*What to work on*: Rewrite every line of the data below, substituting "Is it correct that" wherever "Is it true that" appears and leaving all other wording unchanged. Omit the pictures from your answer.

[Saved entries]
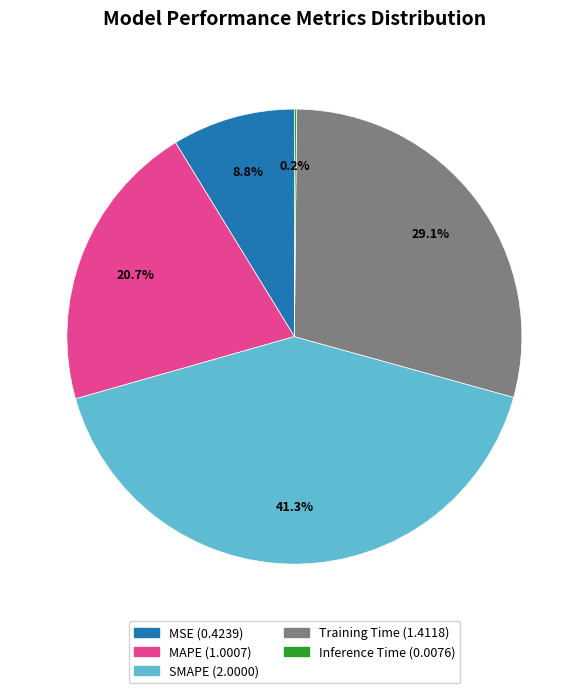

Is it true that MAPE is 21% of the pie?

True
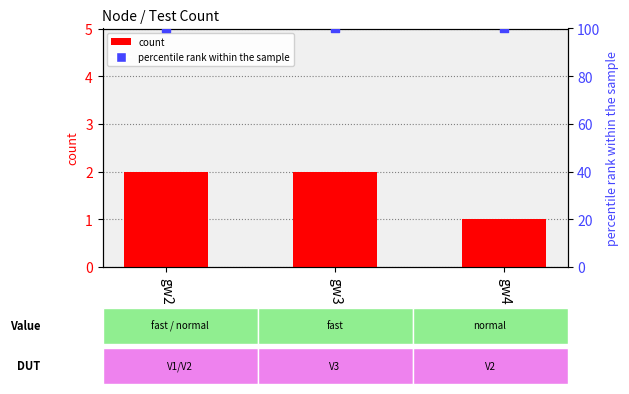

At which category is the sum across all series the highest?

gw2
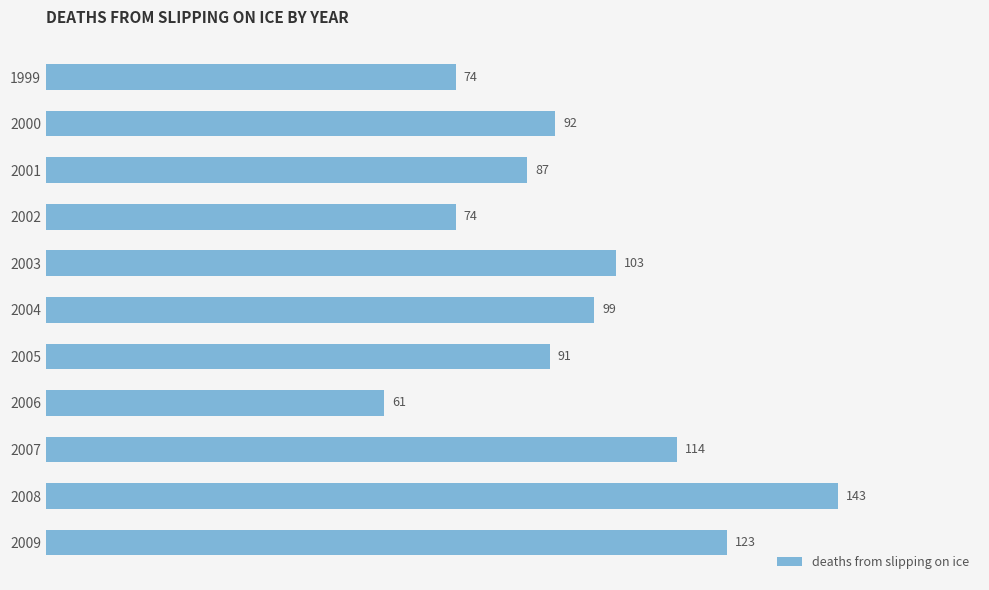

Is it true that the value at 2004 is 144?

False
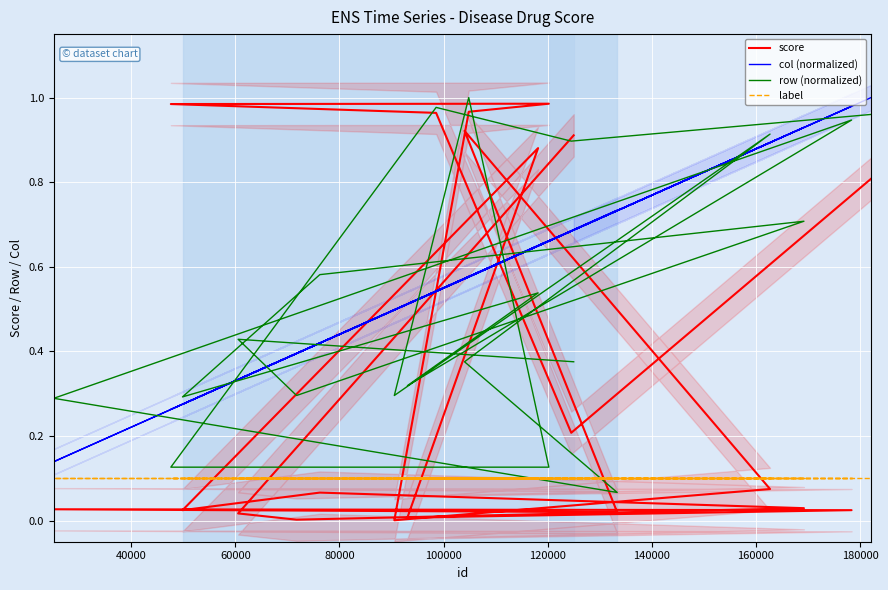

What is the difference between the highest and lowest values at 100000?

0.5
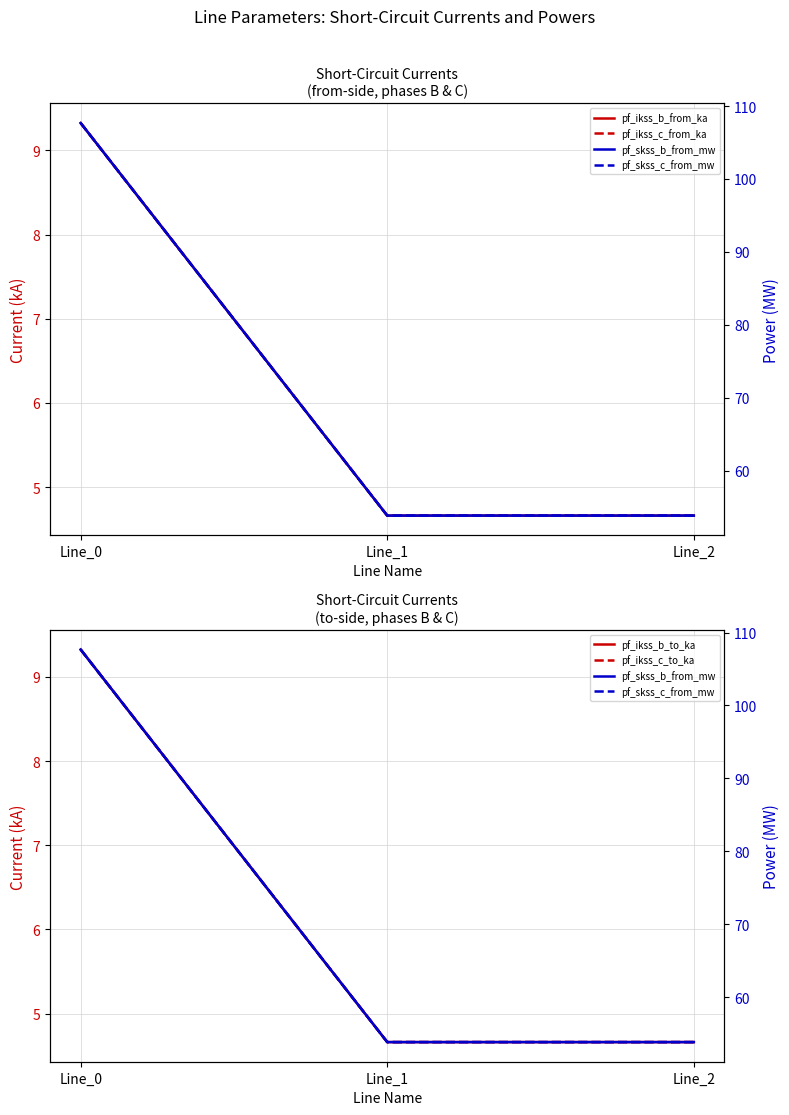

What is the difference between the highest and lowest values at Line_1?

49.2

*Answer below*:
Is it correct that MAPE is 21% of the pie?

True

At which category is the sum across all series the highest?

gw2

Is it correct that the value at 2004 is 144?

False

What is the difference between the highest and lowest values at 100000?

0.5

What is the difference between the highest and lowest values at Line_1?

49.2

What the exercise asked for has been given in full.